NEWARK, N.J. — Newark is New Jersey's largest city with one of the worst reputations.
Just simply walking or driving through parts of Newark, it's tough not to see an abandoned building, a shuttered storefront, or an arrest happening in broad daylight.
In fact, the numbers tell the story.
In 2015, there were 382 shootings and 105 murders, which is 12 more than the previous year.
The dire situation led Mayor Ras Baraka to come up with a solution. So, he hired the city's first ever public safety director, who oversees the fire, police and emergency management departments.
His name is Anthony Ambrose and was once the police chief and director for the city of Newark from 1999 to 2006.
"I'm a lot more experienced," Anthony Ambrose said.
He's using that experience to immediately tackle the high crime, but with far less resources than ever before.
"You are talking about a police department that has almost 1,700 members and now has 950," Ambrose said.
Ambrose described a typical day as "hell." He has since requested the New Jersey State police to embed themselves in the city to help reduce crime.
He said it's a rather new and successful partnership.
"We speak everyday," Ambrose said. " We share information, everyday. Without them, we would have more issues."
Yet, on the streets of Newark, residents tell PIX11 News they are concerned with the lack of visible police.
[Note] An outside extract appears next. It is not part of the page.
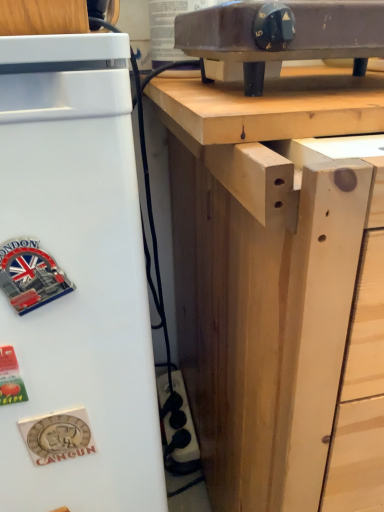
Where is `white matte refrigerator at left`? Image resolution: width=384 pixels, height=512 pixels. white matte refrigerator at left is located at coordinates (76, 278).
"The police are not bad, they just don't have enough of them to do their job," one resident said.
"I have a 14-year-old son. I think it would be better with more police on the street," another resident said.
Ambrose responded to their concerns directly, saying he is looking to put as many officers from administrative and desk jobs back onto the streets and leave them on the street. He also plans to put 24 new detectives focusing on finding criminals already wanted for a crime — something that was not a priority before.
"We're leaving the bad guy on the street," Ambrose said.
The road won't be easy. Ambrose has only been in the position for two months and is looking for the residents of Newark to be patient.